Given two measurable disjoint subsets $A,B\subset\Bbb R^n$, which are surfaces of some dimension $k<n$ (e.g. two curves in $\Bbb R^2$ or in $\Bbb R^3$) of finite $k$-dim Lebesgue measure such that $$ d_H(A,B)<\epsilon $$ where $d_H$ is the Hausdorff distance.
Can we deduce that $$ |\mu_k(A)-\mu_k(B)|<\epsilon $$ ?
On
I'll give my example.
The $0$-dimensional measure is just the usual counting measure. In $\mathbb{R}$, consider $A=\{0\}$ and $B$ a finite set of points in $[-\epsilon,\epsilon]-\{0\}$. Then $d_H(A,B)\leq\epsilon$ but $\#A=1$ and $\#B$ is arbitrary.

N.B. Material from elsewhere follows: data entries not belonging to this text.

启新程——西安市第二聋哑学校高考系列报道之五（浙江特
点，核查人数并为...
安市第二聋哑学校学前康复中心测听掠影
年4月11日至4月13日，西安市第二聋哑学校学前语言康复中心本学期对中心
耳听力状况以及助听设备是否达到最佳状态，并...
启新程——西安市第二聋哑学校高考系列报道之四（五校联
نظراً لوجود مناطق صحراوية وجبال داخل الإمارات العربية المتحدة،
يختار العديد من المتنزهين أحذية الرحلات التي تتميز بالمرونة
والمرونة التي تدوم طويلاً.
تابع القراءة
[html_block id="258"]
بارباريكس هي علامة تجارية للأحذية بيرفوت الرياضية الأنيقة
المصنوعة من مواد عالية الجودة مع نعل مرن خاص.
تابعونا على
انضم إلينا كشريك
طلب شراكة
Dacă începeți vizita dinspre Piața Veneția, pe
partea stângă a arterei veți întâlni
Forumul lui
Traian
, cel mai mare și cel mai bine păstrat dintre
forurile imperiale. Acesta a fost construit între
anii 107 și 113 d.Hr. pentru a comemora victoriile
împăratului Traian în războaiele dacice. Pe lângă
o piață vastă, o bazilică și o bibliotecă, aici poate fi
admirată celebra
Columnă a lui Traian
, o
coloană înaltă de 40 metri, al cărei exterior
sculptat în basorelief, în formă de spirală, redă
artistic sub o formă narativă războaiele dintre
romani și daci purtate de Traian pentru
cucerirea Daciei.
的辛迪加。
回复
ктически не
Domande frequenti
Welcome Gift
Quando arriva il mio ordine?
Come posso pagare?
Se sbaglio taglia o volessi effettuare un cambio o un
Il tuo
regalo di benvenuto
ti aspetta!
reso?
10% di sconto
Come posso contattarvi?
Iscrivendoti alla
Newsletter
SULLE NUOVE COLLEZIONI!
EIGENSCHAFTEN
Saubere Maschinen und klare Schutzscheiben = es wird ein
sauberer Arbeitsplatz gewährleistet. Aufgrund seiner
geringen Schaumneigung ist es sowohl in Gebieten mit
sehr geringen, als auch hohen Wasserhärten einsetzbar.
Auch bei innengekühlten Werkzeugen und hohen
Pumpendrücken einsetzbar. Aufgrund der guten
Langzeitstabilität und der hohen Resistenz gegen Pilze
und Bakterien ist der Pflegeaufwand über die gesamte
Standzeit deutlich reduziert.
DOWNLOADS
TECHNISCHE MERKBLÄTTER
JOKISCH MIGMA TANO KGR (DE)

Now you can take product with $[0,1]^k\times\{0\}^{n-k-1}$ to get example for any $k<n$.
Take $k = 1$ and $n=2$. Let $A = [0] \times \{i/N \mid i = 0,1,\ldots, N\}$ and $B = ([0] \times [0,1]) \backslash A$. Then $d_H(A,B) \to 0$ as $N \to \infty$, but $A$ has $1$-dimensional Lebesgue measure $0$ and $B$ has $1$.